SAN FRANCISCO (Reuters) - California’s drought is expected to cost the state an estimated $2.2 billion this year, along with a loss of more than 17,000 jobs, as farmers are forced to fallow some valuable crops, a report by scientists at the University of California in Davis showed on Tuesday.
The report stressed the need for local governments to better manage emergency water reserves, including using measurement tools to track the amount of groundwater that is used during dry years and a statewide system for transporting stored water to where it is needed.
“The 2014 drought is responsible for the greatest absolute reduction in water availability for California agriculture ever seen,” the report said, adding that the results “underscore California’s heavy reliance on groundwater to cope with droughts.”
”Without replenishing groundwater in wet years, water tables fall and both reduce regional pumping capacity and increase pumping energy costs,” it said.
The report, funded in part by the state’s agriculture and water resources departments, was released hours before state water regulators were to consider rolling out new conservation rules that could put strict limits on the amount of water people are allowed to use and impose fines on those who violate the restrictions.
California is in the third year of a catastrophic drought that has diminished the Sierra Nevada snow pack, which normally feeds the state’s rivers and streams with cool water.
Democratic Governor Jerry Brown declared a drought emergency in January, committing millions to help stricken communities and temporarily easing protections for endangered fish to allow pumping from the fragile San Joaquin-Sacramento River delta.
UC Davis scientists Richard Howitt and Jay Lund, who co-authored the report, said pockets along the state’s Central Valley, where farmers are relying on emergency groundwater reserves as other water resources have run dry, will be hit especially hard by economic losses.
Overall, the drought is expected to cause $2.2 billion in total economic losses in California this year, the report said. The estimated crop revenue loss amounts to $810 million, mostly due to water shortages that have forced many farmers to let their fields lie fallow.
Some 60 percent of fallowed cropland, where farmers once irrigated grazing fields or grew annual crops such as corn and beans, are in the San Joaquin Valley, where 70 percent of the state’s agricultural revenue loss is concentrated.

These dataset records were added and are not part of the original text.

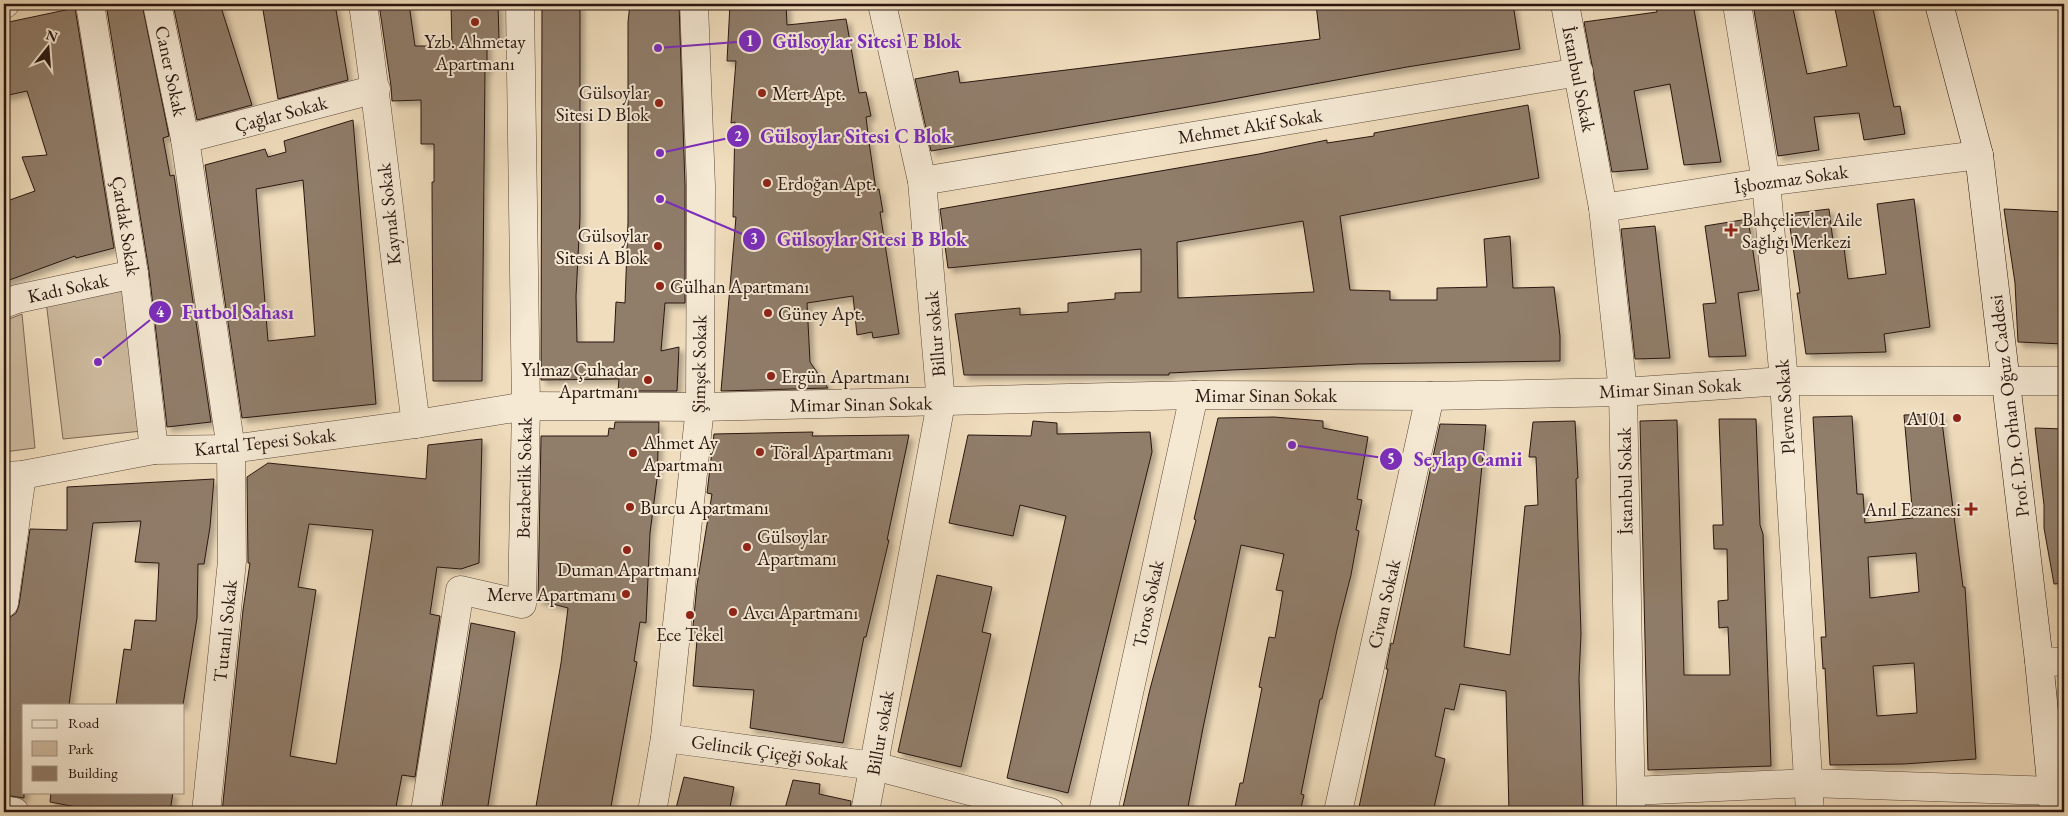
<svg xmlns="http://www.w3.org/2000/svg" width="2068" height="816" viewBox="0 0 2068 816" font-family="'EB Garamond',serif">
  <style>
    .green { fill: #cebba0; stroke: #7c6858 }
    .building { fill: #907d6a; stroke: #291610; fill-rule: evenodd; filter: url(#shadow) }
    .lines { fill: none; stroke-linecap: round; stroke-linejoin: round }
    .minor-casing { stroke: #5b483b; stroke-width: 29 }
    .secondary-casing { stroke: #291610; stroke-width: 29 }
    .minor { stroke: #f5e9d4; stroke-width: 28 }
    .secondary { stroke: #f5e9d4; stroke-width: 28 }
    .poi-dot { fill: #8f2418; stroke: #f5e9d4; stroke-width: 2 }
    .labels { text-anchor: middle; dominant-baseline: central; stroke-width: 4; stroke-linejoin: round; paint-order: stroke }
    .poi-label { font-size: 19px; fill: #291610; stroke: #f5e9d4; text-anchor: start }
    .street-label { font-size: 19px; fill: #291610; stroke: #f5e9d4 }
    .leader { fill: none; stroke: #7b2cbf; stroke-width: 2 }
    .callout-dot { fill: #7b2cbf; stroke: #f5e9d4; stroke-width: 2 }
    .mark-label { font-size: 15px; text-anchor: middle; font-weight: bold; fill: #fff }
    .callout-label { font-size: 20px; text-anchor: middle; font-weight: bold; fill: #7b2cbf; stroke: #f5e9d4; stroke-width: 4; stroke-linejoin: round; paint-order: stroke }
  </style>
  <defs>
    <filter id="shadow"><feDropShadow dx="4.5" dy="4.5" stdDeviation="2.5" flood-color="#0004"/></filter>
  </defs>
  <rect width="100%" height="100%" fill="#f0ddbd"/>
  <filter id="stains"><feTurbulence type="fractalNoise" baseFrequency=".004" numOctaves="4"/><feColorMatrix values="0 0 0 0 .2 0 0 0 0 .09 0 0 0 0 .02 0 0 0 .5 -.17"/></filter>
  <radialGradient id="worn" r=".72"><stop offset=".6" stop-color="#630" stop-opacity="0"/><stop offset="1" stop-color="#630" stop-opacity=".3"/></radialGradient>
  <!-- green -->
  <g class="green">
    <polygon points="130,281 152,430 63,439 45,293"/>
    <polygon points="22,314 35,448 4,452 4,321"/>
  </g>
  <!-- building -->
  <g class="building">
    <polygon points="106,4 142,4 169,136 163,138 170,176 174,175 211,422 167,427 149,271"/>
    <polygon points="173,4 220,4 252,105 197,120"/>
    <polygon points="262,4 335,4 348,80 278,99"/>
    <polygon points="379,4 409,4 415,46 452,46 451,4 498,4 499,40 487,40 487,70 485,70 482,381 433,381 432,182 434,182 434,144 421,144 421,100 392,101 391,86"/>
    <polygon points="580,4 580,218 576,296 577,342 614,342 616,302 625,303 628,222 628,22 630,4 679,4 685,186 685,303 665,303 661,351 679,347 677,391 618,391 619,379 541,380 542,5"/>
    <polygon points="730,4 786,4 787,25 846,19 859,93 866,92 871,116 866,117 869,142 876,190 879,189 883,212 880,212 899,334 873,338 872,332 857,335 853,296 807,303 810,362 828,388 721,391 736,217 733,217 735,122 731,123 736,61 727,61"/>
    <polygon points="1316,4 1513,4 1520,49 1407,67 1211,103 931,151 915,79 958,71 960,83 1320,39"/>
    <polygon points="1655,4 1693,4 1721,162 1684,165 1670,84 1634,91 1648,169 1612,172 1584,22 1657,12"/>
    <polygon points="1753,4 1792,4 1807,74 1847,66 1834,4 1872,4 1894,107 1900,106 1905,134 1864,140 1859,113 1814,117 1819,150 1778,156"/>
    <polygon points="75,8 114,248 76,258 75,256 4,282 4,202 35,191 22,157 47,155 27,91 4,96 4,23"/>
    <path d="M1528,105L1539,178L1340,216L1350,290L1390,291V300H1437V288L1487,287L1484,239L1510,236L1513,288L1554,287L1560,336V361L1357,364L1169,373V375H964L955,314L1020,308V315L1068,312V303L1115,299V293L1141,292V249L948,268L940,209L1259,154L1327,140V143L1374,136V133ZM1303,221L1314,292L1178,298L1177,242Z"/>
    <path d="M353,120L376,404L242,418L205,165L265,149L268,157L286,152L284,141ZM303,180L315,336L268,341L256,189Z"/>
    <polygon points="1914,199 1930,327 1884,334 1886,352 1806,354 1797,293 1800,293 1788,214 1829,209 1833,241 1843,240 1848,279 1886,274 1877,204"/>
    <polygon points="2004,209 2064,212 2064,344 2018,342 2015,283"/>
    <polygon points="1748,219 1759,290 1738,293 1746,356 1709,357 1703,304 1716,303 1705,226"/>
    <polygon points="1655,226 1670,358 1635,359 1621,229"/>
    <path d="M1941,414L1963,587H1965L1976,759L1904,764L1830,765L1825,668L1823,669L1821,637H1826L1813,417L1852,416L1857,494H1863L1865,523L1913,518L1904,415ZM1916,553L1919,592L1870,598L1868,557ZM1914,663L1917,713L1877,716L1873,666Z"/>
    <polygon points="1274,417 1323,421 1323,428 1368,437 1357,499 1362,500 1356,530 1359,531 1351,575 1337,630 1322,699 1320,699 1301,794 1304,795 1300,812 1234,812 1240,783 1243,783 1262,688 1259,687 1269,637 1275,638 1283,591 1276,590 1284,554 1241,545 1203,728 1187,812 1149,812 1123,807 1150,689 1196,520 1194,519 1218,418"/>
    <polygon points="1719,419 1756,419 1760,525 1763,534 1771,766 1648,770 1640,421 1677,420 1684,675 1730,675 1728,627 1719,628 1718,601 1728,600 1727,549 1714,549 1713,525 1723,525"/>
    <polygon points="1033,421 1057,423 1057,434 1150,432 1152,452 1068,793 1007,778 1066,516 1020,505 1013,536 949,523 968,435 1031,436"/>
    <polygon points="1575,421 1578,478 1576,479 1581,634 1579,678 1583,812 1509,812 1506,691 1460,684 1454,710 1445,708 1435,756 1445,759 1433,812 1358,812 1388,669 1386,669 1391,643 1393,644 1440,424 1486,425 1464,647 1510,655 1525,506 1538,505 1536,457 1529,457 1533,422"/>
    <polygon points="615,422 659,422 657,479 650,533 646,623 640,622 634,661 637,662 610,812 535,812 561,663 568,608 538,600 541,436 608,436 609,428 614,429"/>
    <polygon points="2035,428 2064,429 2064,583 2054,584 2044,528 2044,505"/>
    <polygon points="813,432 812,436 909,435 887,540 889,540 866,637 864,637 843,743 750,728 754,690 693,686 697,640 692,640 693,626 697,585 712,494 707,493 714,434"/>
    <path d="M482,439L479,563L461,569L437,567L430,614L440,616L415,777L402,775L395,812H222L243,610L250,563H248L247,477L268,463L426,479L428,445ZM309,524L373,530L336,764L290,756L316,590L298,587Z"/>
    <polygon points="214,479 210,527 204,564 198,564 197,618 183,705 116,705 124,649 131,650 135,620 156,621 159,563 135,562 141,521 93,523 69,705 24,705 24,798 4,795 4,660 9,618 16,613 19,605 30,529 67,530 67,487"/>
    <polygon points="937,575 992,587 982,632 991,634 961,767 898,752"/>
    <polygon points="471,623 515,632 487,812 441,812"/>
    <polygon points="684,777 734,787 729,812 675,812"/>
    <polygon points="793,780 820,784 819,794 851,801 850,812 784,812"/>
    <polygon points="51,792 173,792 170,812 104,812 50,802"/>
  </g>
  <g class="lines">
    <!-- minor casing -->
    <g class="minor-casing">
      <g id="minor">
        <polyline points="4,4 5,4"/>
        <polyline points="90,4 134,274 154,450"/>
        <polyline points="157,4 185,139 231,449 232,561 206,812"/>
        <path d="M363,4C383,144 397,284 416,424"/>
        <polyline points="1565,4 1603,208 1623,392 1631,812"/>
        <polyline points="1737,4 1766,182 1784,381 1810,812"/>
        <polyline points="185,139 376,89"/>
        <polyline points="922,181 1579,72"/>
        <polyline points="1603,208 1766,182 1979,155"/>
        <polyline points="4,304 17,299 134,274"/>
        <polyline points="4,476 22,475 154,450 231,449 416,424 526,406 700,407 1194,395 1430,396 1623,392 1784,381 2064,381"/>
        <polyline points="4,603 22,475"/>
        <polyline points="2039,661 2064,662"/>
        <polyline points="665,738 874,766 1050,812"/>
        <polyline points="1631,791 1809,783 2053,791"/>
        <polyline points="4,810 15,812"/>
        <polyline points="425,812 460,590 522,604 526,406 520,4"/>
        <polyline points="652,812 665,738 700,407 701,186 694,4"/>
        <polyline points="865,812 941,403 922,181 882,4"/>
        <polyline points="1103,812 1194,395"/>
        <polyline points="1338,812 1430,396"/>
      </g>
    </g>
    <!-- secondary casing -->
    <g class="secondary-casing">
      <polyline id="secondary" points="1939,4 1979,155 2039,661 2054,812"/>
    </g>
    <!-- minor -->
    <use href="#minor" class="minor"/>
    <!-- secondary -->
    <use href="#secondary" class="secondary"/>
  </g>
  <!-- markers -->
  <g class="poi-dot">
    <circle cx="475" cy="22" r="5"/>
    <circle cx="762" cy="93" r="5"/>
    <circle cx="659" cy="103" r="5"/>
    <circle cx="767" cy="183" r="5"/>
    <path d="M1728.5 222.5h5v5h5v5h-5v5h-5v-5h-5v-5h5z"/>
    <circle cx="658" cy="246" r="5"/>
    <circle cx="660" cy="286" r="5"/>
    <circle cx="768" cy="313" r="5"/>
    <circle cx="771" cy="376" r="5"/>
    <circle cx="648" cy="380" r="5"/>
    <circle cx="1957" cy="418" r="5"/>
    <circle cx="760" cy="452" r="5"/>
    <circle cx="633" cy="453" r="5"/>
    <circle cx="630" cy="507" r="5"/>
    <path d="M1968.5 501.5h5v5h5v5h-5v5h-5v-5h-5v-5h5z"/>
    <circle cx="747" cy="547" r="5"/>
    <circle cx="627" cy="550" r="5"/>
    <circle cx="626" cy="594" r="5"/>
    <circle cx="733" cy="612" r="5"/>
    <circle cx="690" cy="615" r="5"/>
  </g>
  <g class="labels">
    <!-- poi labels -->
    <g class="poi-label">
      <text x="475" y="41" text-anchor="middle">Yzb. Ahmetay<tspan x="475" dy="22">Apartmanı</tspan></text>
      <text x="649" y="92" text-anchor="end">Gülsoylar<tspan x="649" dy="22">Sitesi D Blok</tspan></text>
      <text x="772" y="93">Mert Apt.</text>
      <text x="777" y="183">Erdoğan Apt.</text>
      <text x="1742" y="219">Bahçelievler Aile<tspan x="1742" dy="22">Sağlığı Merkezi</tspan></text>
      <text x="648" y="235" text-anchor="end">Gülsoylar<tspan x="648" dy="22">Sitesi A Blok</tspan></text>
      <text x="670" y="286">Gülhan Apartmanı</text>
      <text x="778" y="313">Güney Apt.</text>
      <text x="638" y="369" text-anchor="end">Yılmaz Çuhadar<tspan x="638" dy="22">Apartmanı</tspan></text>
      <text x="781" y="376">Ergün Apartmanı</text>
      <text x="1947" y="418" text-anchor="end">A101</text>
      <text x="643" y="442">Ahmet Ay<tspan x="643" dy="22">Apartmanı</tspan></text>
      <text x="770" y="452">Töral Apartmanı</text>
      <text x="640" y="507">Burcu Apartmanı</text>
      <text x="1961" y="509" text-anchor="end">Anıl Eczanesi</text>
      <text x="757" y="536">Gülsoylar<tspan x="757" dy="22">Apartmanı</tspan></text>
      <text x="627" y="569" text-anchor="middle">Duman Apartmanı</text>
      <text x="616" y="594" text-anchor="end">Merve Apartmanı</text>
      <text x="743" y="612">Avcı Apartmanı</text>
      <text x="690" y="634" text-anchor="middle">Ece Tekel</text>
    </g>
    <!-- street labels -->
    <g class="street-label">
      <text transform="translate(171 71) rotate(78)">Caner Sokak</text>
      <text transform="translate(1579 79) rotate(79)">İstanbul Sokak</text>
      <text transform="translate(281 114) rotate(-15)">Çağlar Sokak</text>
      <text transform="translate(1250 126) rotate(-9)">Mehmet Akif Sokak</text>
      <text transform="translate(1791 179) rotate(-8)">İşbozmaz Sokak</text>
      <text transform="translate(389 214) rotate(-96)">Kaynak Sokak</text>
      <text transform="translate(126 226) rotate(81)">Çardak Sokak</text>
      <text transform="translate(68 288) rotate(-12)">Kadı Sokak</text>
      <text transform="translate(935 334) rotate(-95)">Billur sokak</text>
      <text transform="translate(699 364) rotate(-89)">Şimşek Sokak</text>
      <text transform="translate(1670 388) rotate(-3)">Mimar Sinan Sokak</text>
      <text x="1266" y="395">Mimar Sinan Sokak</text>
      <text transform="translate(861 404) rotate(-1)">Mimar Sinan Sokak</text>
      <text transform="translate(2009 406) rotate(-97)">Prof. Dr. Orhan Oğuz Caddesi</text>
      <text transform="translate(1785 407) rotate(-94)">Plevne Sokak</text>
      <text transform="translate(265 442) rotate(-6)">Kartal Tepesi Sokak</text>
      <text transform="translate(524 478) rotate(-89)">Beraberlik Sokak</text>
      <text transform="translate(1625 481) rotate(-91)">İstanbul Sokak</text>
      <text transform="translate(1148 604) rotate(-78)">Toros Sokak</text>
      <text transform="translate(1384 604) rotate(-77)">Civan Sokak</text>
      <text transform="translate(225 631) rotate(-84)">Tutanlı Sokak</text>
      <text transform="translate(880 733) rotate(-80)">Billur sokak</text>
      <text transform="translate(770 752) rotate(8)">Gelincik Çiçeği Sokak</text>
    </g>
  </g>
  <!-- callouts -->
  <path class="leader" d="M658 48L750 41M660 153L738 136M660 199L754 239M98 362L160 312M1292 445L1391 459"/>
  <g class="callout-dot">
    <circle cx="658" cy="48" r="5"/>
    <circle cx="660" cy="153" r="5"/>
    <circle cx="660" cy="199" r="5"/>
    <circle cx="98" cy="362" r="5"/>
    <circle cx="1292" cy="445" r="5"/>
    <circle cx="750" cy="41" r="12"/>
    <circle cx="738" cy="136" r="12"/>
    <circle cx="754" cy="239" r="12"/>
    <circle cx="160" cy="312" r="12"/>
    <circle cx="1391" cy="459" r="12"/>
  </g>
  <g class="mark-label">
    <text x="750" y="46">1</text>
    <text x="738" y="141">2</text>
    <text x="754" y="244">3</text>
    <text x="160" y="317">4</text>
    <text x="1391" y="464">5</text>
  </g>
  <g class="callout-label">
    <text x="867" y="48">Gülsoylar Sitesi E Blok</text>
    <text x="856" y="143">Gülsoylar Sitesi C Blok</text>
    <text x="872" y="246">Gülsoylar Sitesi B Blok</text>
    <text x="238" y="319">Futbol Sahası</text>
    <text x="1468" y="466">Seylap Camii</text>
  </g>
  <!-- margin -->
  <rect width="2068" height="816" fill="none" stroke="#f0ddbd" stroke-width="20"/>
  <rect x="5" y="5" width="2058" height="806" fill="none" stroke="#291610" stroke-width="2.5"/>
  <rect x="10" y="10" width="2048" height="796" fill="none" stroke="#291610"/>
  <!-- legend -->
  <rect x="22" y="704" width="162" height="90" fill="#f5e9d4" stroke="#a39586"/>
  <rect x="32" y="720" width="25" height="8" fill="#f5e9d4" stroke="#a39586"/>
  <text x="68" y="728" font-size="15" fill="#291610">Road</text>
  <rect x="32" y="741" width="25" height="15" fill="#cebba0" stroke="#a39586"/>
  <text x="68" y="754" font-size="15" fill="#291610">Park</text>
  <rect x="32" y="766" width="25" height="15" fill="#907d6a" stroke="#a39586"/>
  <text x="68" y="778" font-size="15" fill="#291610">Building</text>
  <!-- north arrow -->
  <g transform="translate(48 48) rotate(17)" stroke="#f5e9d4" stroke-width="4" paint-order="stroke">
  <path d="M0-4L9 19L0 12L-9 19Z" fill="#291610"/>
  <text y="-8" font-size="14" font-weight="bold" text-anchor="middle" fill="#291610">N</text>
  </g>
  <rect width="100%" height="100%" filter="url(#stains)"/>
  <rect width="100%" height="100%" fill="url(#worn)"/>
</svg>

Most of the 17,100 lost jobs, including seasonal and part-time agriculture work, are in the San Joaquin Valley. California ranchers also have begun selling their livestock in droves to ranchers in the northwestern U.S. states.
“It’s critical that Californians develop an ethic of water preservation,” said Karen Ross, secretary of the California Department of Food and Agriculture, stressing the need for more water storage and for capturing water run off during storms.